Gül, iktidar ve muhalefetin siyaset dilini değiştirmesinin gerektiğini vurgulayarak, "Demokrasinin olgunluğu, ülkenin temel siyasi meselelerinde en yüksek düzeyde katılımın teşviki ve güçlendirilmesi ile yakından ilişkilidir. Ancak bugün gelinen noktada, demokratik sistemin kendini yenilemesi ve vizyonunu küresel standartlara yükseltebilmesi için, siyasetçilere düşen çok önemli bir görev daha vardır. Bu görev, siyaset dilinin yenilenmesi görevidir. Günün sorunlarına, açmazlarına, gelişmelerine cevap veremeyen eski siyaset dili, yeni, dinamik, hoşgörülü bir siyaset diliyle yer değiştirmelidir. Bu yeni siyaset dilinin kurulabilmesine büyük bir önem atfediyorum. Bunun sebebi, siyaset dilinin mahiyetinin sonuçları belirlemesidir. Siyaset dili, yapıcı da olabilir, yıkıcı da. Siyasetin aktörleri, kullanmayı tercih ettikleri dille ortak bir anlayışın kurulmasına da hizmet edebilirler, ayrıştırıcı olmaya da. Yakın dönem siyasi tarihimiz, eskittiğimiz siyaset dilinin yapıcı olmaktan ziyade çatışmacı olduğunun örnekleriyle doludur" dedi.

Yeni Anayasa çağrısı
Gül, referandumda kabul edilen değişikliklerin önemli olduğunu belirtti ve "Ancak, bu değişiklikler, önemli olmakla beraber, yeterli değildir. Yeni bir anayasanın, tamamen sivil bir irade tarafından hazırlanması ihtiyacı bugün çok açıktır" dedi.

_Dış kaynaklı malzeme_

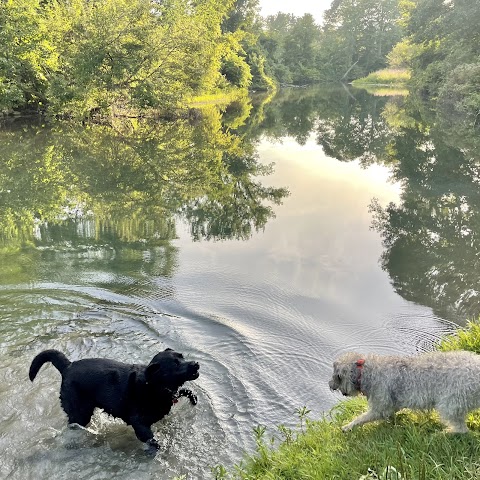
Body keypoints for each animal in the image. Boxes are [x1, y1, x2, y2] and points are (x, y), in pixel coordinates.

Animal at [29, 346, 200, 448]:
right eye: (175, 364)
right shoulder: (140, 425)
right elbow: (152, 441)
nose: (196, 363)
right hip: (80, 413)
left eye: (182, 357)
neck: (154, 385)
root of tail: (68, 366)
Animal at [330, 348, 480, 436]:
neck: (367, 371)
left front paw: (349, 426)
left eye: (337, 376)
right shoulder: (391, 404)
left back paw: (444, 434)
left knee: (462, 429)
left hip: (450, 404)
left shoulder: (380, 405)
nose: (330, 386)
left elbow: (362, 418)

"Yargıdaki taraflaşma tehlikeli"
Gül, yargı ile hükümet arasındaki gerilime de işaret ederek "Geride bıraktığımız sürece baktığımızda, en sert tartışmaların yargının tarafsızlığı ve bağımsızlığı etrafında sürdürülmüş olduğunu ve bu konuda bir saflaşmanın ortaya çıktığını gördük. Bu tartışma ortamının en büyük riski, 'mülkün temeli' olduğuna inandığımız 'adalet'in işleyişinde küçük de olsa bir sapma veya aksamanın ortaya çıkma ihtimalidir. Bu ihtimali, herkes tarafından fazlasıyla ciddiye alınması gereken bir tehlike olarak gördüğümü belirtmek istiyorum" dedi.

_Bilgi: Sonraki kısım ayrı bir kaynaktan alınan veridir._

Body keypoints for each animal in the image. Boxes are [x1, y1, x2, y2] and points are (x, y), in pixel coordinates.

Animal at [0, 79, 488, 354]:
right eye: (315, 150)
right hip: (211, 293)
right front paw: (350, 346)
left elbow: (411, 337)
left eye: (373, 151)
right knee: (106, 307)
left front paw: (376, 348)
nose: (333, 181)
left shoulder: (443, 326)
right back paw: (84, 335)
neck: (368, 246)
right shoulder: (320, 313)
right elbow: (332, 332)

"Tutukluluk fiili mahkumiyete dönüşmemeli"
Gül, yargılama süreçlerinin çok uzamasına da değinerek, "Yargının iş yükünün fazlalığı ve bunun adaletin tecellisinde yol açtığı gecikmeler, bütün vatandaşlarımızı etkileyen en önemli sorunlar arasında yer almaktadır. Yargılama sürecindeki gecikmelerin, sebebi ne olursa olsun, tutukluluğu fiili bir mahkumiyet durumuna dönüştürmemesi gerekir. Bu tür aksaklıkların düzeltilmesi ve 'geç tecelli eden adaletin adaletsizlikten farklı olmadığı' anlayışı ile gerekli yasal düzenlemelerin en kısa zamanda hayata geçirilmesi, büyük önem taşımaktadır. Bu sorunun sadece bir yasal düzenleme konusu olmadığı, adalet mekanizmasının etkinliğinin arttırılmasının da gerekli olduğu ve bu görevin de bizzat yargı sistemine düştüğü açıktır" dedi.

"Terör ayrı Kürt sorunu ayrı"
Gül, Kürt sorununa da değinerek, "Kürt sorunu bugün ne yazık ki terörle iç içe geçmiş vaziyettedir. Yaşanan onca acıya rağmen milletimizin bir bütün olarak sağduyusu sayesinde yine de büyük mesafeler katetmiş durumdayız. Bu konudaki temel yaklaşım terörle demokratik haklar konusunu ayırmaktır. Sorunu bölücü terörden ayırarak çözmek zorundayız. Terörle mücadelede güvenlik güçlerimiz maksimum kapasiteye sahiptir, bunu herkes anladı. Bugün geldiğimiz noktada adını tartışmak yerine sivil bir irade ile yanlışlıklarla mücadele etmeli. Güvenlik güçlerimize ve vatandaşlarımıza yöneltilen tek bir silah bile olduğu müddetçe, bunun cevabı en sert şekilde verilecektir. Sorunun demokratikleşmeyle ilgili boyutunun muhatabı da çözüm zemini de Türkiye Büyük Millet Meclisi'dir" dedi.

"İran'da çözüme şans tanınmalı
Gül son olarak İran konusuna da değinerek, "Irak'ta yaşadığımız kötü tecrübeyi İran konusunda yaşamak istemiyoruz, çözüme şans tanınmalı" dedi.